By SUE SUCHYTA
Sunday Times Newspapers
LINCOLN PARK – Santa takes top billing in Fantasyland, where holiday scenes, model trains and bright lights dazzle visitors as they made their way to St. Nicholas for a visit and photo opportunity.
Volunteer Dave Gentry of Lincoln Park said they had a good turnout Nov. 25 during the first day of the exhibit.
“They like coming and seeing Santa and telling him what they want for Christmas,” Gentry said. “A lot of the things are originals from when we first opened back in the 1960s.
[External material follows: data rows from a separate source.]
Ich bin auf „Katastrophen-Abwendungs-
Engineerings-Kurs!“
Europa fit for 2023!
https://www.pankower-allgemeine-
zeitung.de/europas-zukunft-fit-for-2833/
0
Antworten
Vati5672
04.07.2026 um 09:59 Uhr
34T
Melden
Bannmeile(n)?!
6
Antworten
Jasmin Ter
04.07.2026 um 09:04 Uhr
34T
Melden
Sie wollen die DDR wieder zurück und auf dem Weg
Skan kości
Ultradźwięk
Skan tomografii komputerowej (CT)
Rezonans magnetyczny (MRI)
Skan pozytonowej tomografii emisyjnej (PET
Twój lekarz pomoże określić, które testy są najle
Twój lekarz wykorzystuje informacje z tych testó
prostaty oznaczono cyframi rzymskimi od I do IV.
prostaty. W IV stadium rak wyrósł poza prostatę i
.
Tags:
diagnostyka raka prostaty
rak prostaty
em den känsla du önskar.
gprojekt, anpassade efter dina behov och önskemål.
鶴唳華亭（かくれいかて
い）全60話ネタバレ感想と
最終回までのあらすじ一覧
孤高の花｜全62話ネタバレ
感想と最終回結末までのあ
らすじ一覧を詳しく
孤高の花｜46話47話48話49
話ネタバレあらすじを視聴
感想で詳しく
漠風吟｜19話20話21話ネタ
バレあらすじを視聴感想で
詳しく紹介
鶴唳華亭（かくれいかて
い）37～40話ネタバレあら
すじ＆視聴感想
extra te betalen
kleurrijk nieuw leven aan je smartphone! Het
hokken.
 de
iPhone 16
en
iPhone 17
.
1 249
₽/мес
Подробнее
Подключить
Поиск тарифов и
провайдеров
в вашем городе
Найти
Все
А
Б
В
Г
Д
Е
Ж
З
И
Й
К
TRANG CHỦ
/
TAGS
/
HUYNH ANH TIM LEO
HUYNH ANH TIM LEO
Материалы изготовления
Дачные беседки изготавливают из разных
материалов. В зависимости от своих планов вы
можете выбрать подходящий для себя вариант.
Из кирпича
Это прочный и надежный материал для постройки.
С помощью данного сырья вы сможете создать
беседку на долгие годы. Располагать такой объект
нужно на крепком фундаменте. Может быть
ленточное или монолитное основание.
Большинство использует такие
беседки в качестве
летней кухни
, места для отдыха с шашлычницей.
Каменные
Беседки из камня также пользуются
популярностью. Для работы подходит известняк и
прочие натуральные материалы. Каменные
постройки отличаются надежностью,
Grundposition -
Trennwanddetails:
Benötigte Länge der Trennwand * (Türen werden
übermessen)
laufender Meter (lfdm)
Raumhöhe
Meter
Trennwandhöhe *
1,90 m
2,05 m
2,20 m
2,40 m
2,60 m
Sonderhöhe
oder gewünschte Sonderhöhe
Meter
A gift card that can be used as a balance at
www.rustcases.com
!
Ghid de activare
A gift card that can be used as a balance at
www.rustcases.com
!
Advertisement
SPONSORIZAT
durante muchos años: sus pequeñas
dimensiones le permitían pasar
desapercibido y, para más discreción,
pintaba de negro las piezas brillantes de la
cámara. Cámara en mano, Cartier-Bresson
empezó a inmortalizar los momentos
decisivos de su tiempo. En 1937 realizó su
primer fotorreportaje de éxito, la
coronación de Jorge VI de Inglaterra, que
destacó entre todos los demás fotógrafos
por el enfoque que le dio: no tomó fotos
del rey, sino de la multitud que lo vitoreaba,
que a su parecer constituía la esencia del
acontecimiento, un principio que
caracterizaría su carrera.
The Nativity Room is still the same, and some of the characters throughout the building are the same, but we try to update it every year to have something new and more up-to-date for the kids.”
Gentry said the new displays this year are a library room, a music room, a Winter Wonderland, and a “Frozen” inspired scene near the entrance.
He said his favorite display is the singing boxes.
“I’ve liked them since I was a kid,” Gentry said.
Samantha Korbal, 11, of Lincoln Park, who volunteers in the Winter Wonderland room while her father worked outside with the Community Emergency Response Team, said children tend to focus on the screen showing scenes from the movie “Frozen,” while adults look at the surrounding displays. Her presence in the room is to discourage anyone from reaching beyond the barriers and touching the displays.
Korbal said the Winter Wonderland room is one of her favorite spots.
“It’s between Santa or this room, but when I don’t want to wait in line for Santa, I am in here,” Korbal said.
Volunteer Bonnie Shaffer of Lincoln Park said Santa and Winter Wonderland are the tops spots for most visitors.
“If they want to see Santa Claus, they usually hit that first,” she said.
She said the Gingerbread House and the Candy Factory are popular displays, so those return each year, and when items need repair, new items are substituted.
She said coming to Fantasyland was a family tradition when she was growing up.
“My mom and my dad used to bring all of us kids here every year,” Shaffer said. “I haven’t missed many years.”
Lincoln Park resident Frank Maniaci said he continues to lead a team of volunteers because visitors enjoy the displays so much. He said this is the 53rd year Fantasyland has been sponsored by the Lincoln Park Chamber of Commerce.
“The city of Lincoln Park gives us the building and the electricity that goes with it, but everything in here is owned by the Lincoln Park Chamber of Commerce,” Maniaci said.
He said attendance has become a tradition for many families.
“I’ve had people tonight tell me they came here when they were kids, and they are surprised it is still here,” Maniaci said.
He said the setup took a team of six retirees 14 days, working six to eight hours a day. The volunteers then run the event, and pack it away after the holidays.
The items are packed into three semi-trailers and stored at the Department of Public Safety yard.
“It’s a big undertaking,” Maniaci said. “We’ll end up somewhere in the vicinity of 20,000 to 25,000 people who come and visit us.”
He said the crowd size increases as Christmas approaches, and people will wait in a line halfway around the building just to see Santa.
Maniaci said the scene with Ralphie by the leg lamp inspired by the movie “A Christmas Story” is one of his favorite scenes, and it is a popular spot for taking photos.
The model trains are another popular spot.
Lincoln Park resident Darrell Hicks, president of the Lincoln Park Train Club, which has its display at the top of the stairs leading to Santa, said while they are open from 10 a.m. to 1 p.m. most Saturdays during the year, this is when they get the most exposure.
He said despite the decline in the number of model train enthusiasts, the model train components that people may still have are very collectible.
Hicks said the club has been in Lincoln Park for 12 years, and was in Trenton for 30 years prior.
“We just pretty much hang out here on Saturdays,” he said. “It keeps us out of trouble.”
Hicks said children are fascinated the first time they see the model trains as part of their visit to Fantasyland.
“It’s a great place,” Maniaci said. “It will be here as long as we can keep this going.”